Oddaliśmy trochę inicjatywę Cracovii, bo byliśmy za daleko od przeciwnika, sami skomplikowaliśmy sobie sytuację. W przerwie mówiliśmy tylko o jednym - żeby wrócić do tego, co było w pierwszych 30 minutach. Szybki gol w drugiej połowie pozwolił nam spokojniej pograć. Cracovia miała znakomite sytuacje w końcówce, ale brawa dla moich zawodników za ofiarność, rzucanie się pod nogi przeciwnikom i blokowanie strzałów. Przyjechaliśmy tu po zwycięstwo. Od niedzieli czeka nas 7 finałów i walka o mistrzostwo.
Nie analizowałem szczegółowo terminarza rundy finałowej. Wiem, że kończymy sezon meczem u siebie z Lechią. W tych meczach będzie liczyć się wybitność, a nie przeciętność - to jest nasze hasło na rundę finałową.
Cieszę się, że Tomas Necid strzelił dziś gola, bo z tego rozlicza się napastników. Może grać jeszcze lepiej, ale dzisiaj jego zadaniem było spędzać jak najwięcej czasu pomiędzy rosłymi stoperami.
Jacek Zieliński (trener Cracovii): To przykry wieczór dla nas, bo przegraliśmy z Legią. Staraliśmy się, chcieliśmy wygrać, mieliśmy swoje sytuacje, ale szczęście nie dopisało. Prawda jest jednak taka, że jak się chce wygrać z Legią, to nie można samemu sobie strzelać bramek. A dzisiaj obie strzeliliśmy sobie sami.
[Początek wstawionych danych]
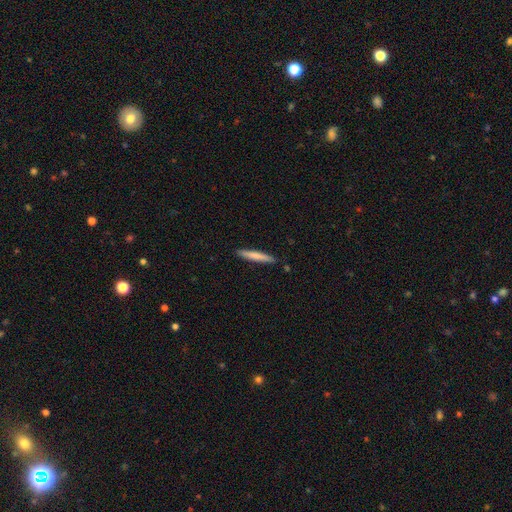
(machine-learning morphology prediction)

Pierwsza padła po kuriozalnej sytuacji, po drzemce w defensywie. Jesteśmy na sucho. Liczyliśmy na 4 mecze u siebie, mamy 3, ale jeśli zagramy z takim zaangażowaniem i tak piłkarsko jak ostatnio, spokojnie damy radę.
Dominik Nagy: To był bardzo udany mecz dla mnie. Po raz pierwszy wybiegłem w barwach Legii od pierwszej minuty i udało mi się zdobyć gola. Teraz muszę podtrzymać tą dobrą dyspozycję i pokazywać się z jak najlepszej strony w kolejnych spotkaniach. Z moim zdrowiem jest wszystko w porządku. W poprzednich spotkaniach wchodziłem na murawę w końcówkach, a dzisiaj spędziłem na murawie 86 minut. Oczywiście odczułem to spotkanie w nogach, ale to tylko zmęczenie, a nie uraz. Nie byłem zaskoczony, że znalazłem się w wyjściowej jedenastce na dzisiejsze spotkanie, ponieważ na treningach daje z siebie wszystko i czuje po sobie, że jestem w formie. Wiedziałem, że Vadis Odjidja-Ofoe nie będzie mógł wystąpić w tym spotkaniu, a trener w minioną środę uświadomił mnie że zagram. W sytuacji bramkowej byłem pewien, że nie jestem na pozycji spalonej, bo widziałem jak ustawieni są obrońcy. Muszę także podziękować za świetną asystę. Bardzo się cieszę, że ją wykorzystałem.
Michał Kopczyński: Dzisiejsze spotkanie było z kategorii tych, które trzeba wywalczyć, wyszarpać i ostatecznie zwyciężyć. Liczyły się trzy punkty, a nie styl. Ze stylu naszej gry na pewno nie możemy być zadowoleni, ale cel został zrealizowany i to jest najważniejsze. Cały czas mocno pracujemy, żeby prezentować się jak najlepiej. Mamy nadzieje, że te najlepsze spotkania jeszcze przed nami i że to właśnie w rundzie finałowej nasza gra będzie efektowna, a zarazem efektywna. Za tydzień czeka nas kolejny ważny pojedynek i wydaje mi się, że przerwa w rozgrywkach nic by nie zmieniła. Wszystkie drużyny mają ten sam terminarz i tyle samo odpoczynku.
Na pierwszy rzut oka nasz terminarz w rundzie finałowej wydaje się być w porządku. Nie możemy jednak się tylko nim kierować. W tym sezonie mecze wyjazdowe wychodzą nam zdecydowanie lepiej niż spotkania u siebie, dlatego terminarz nie jest żadnym wyznacznikiem, ale jesteśmy z niego zadowoleni i w każdym spotkaniu damy z siebie wszystko.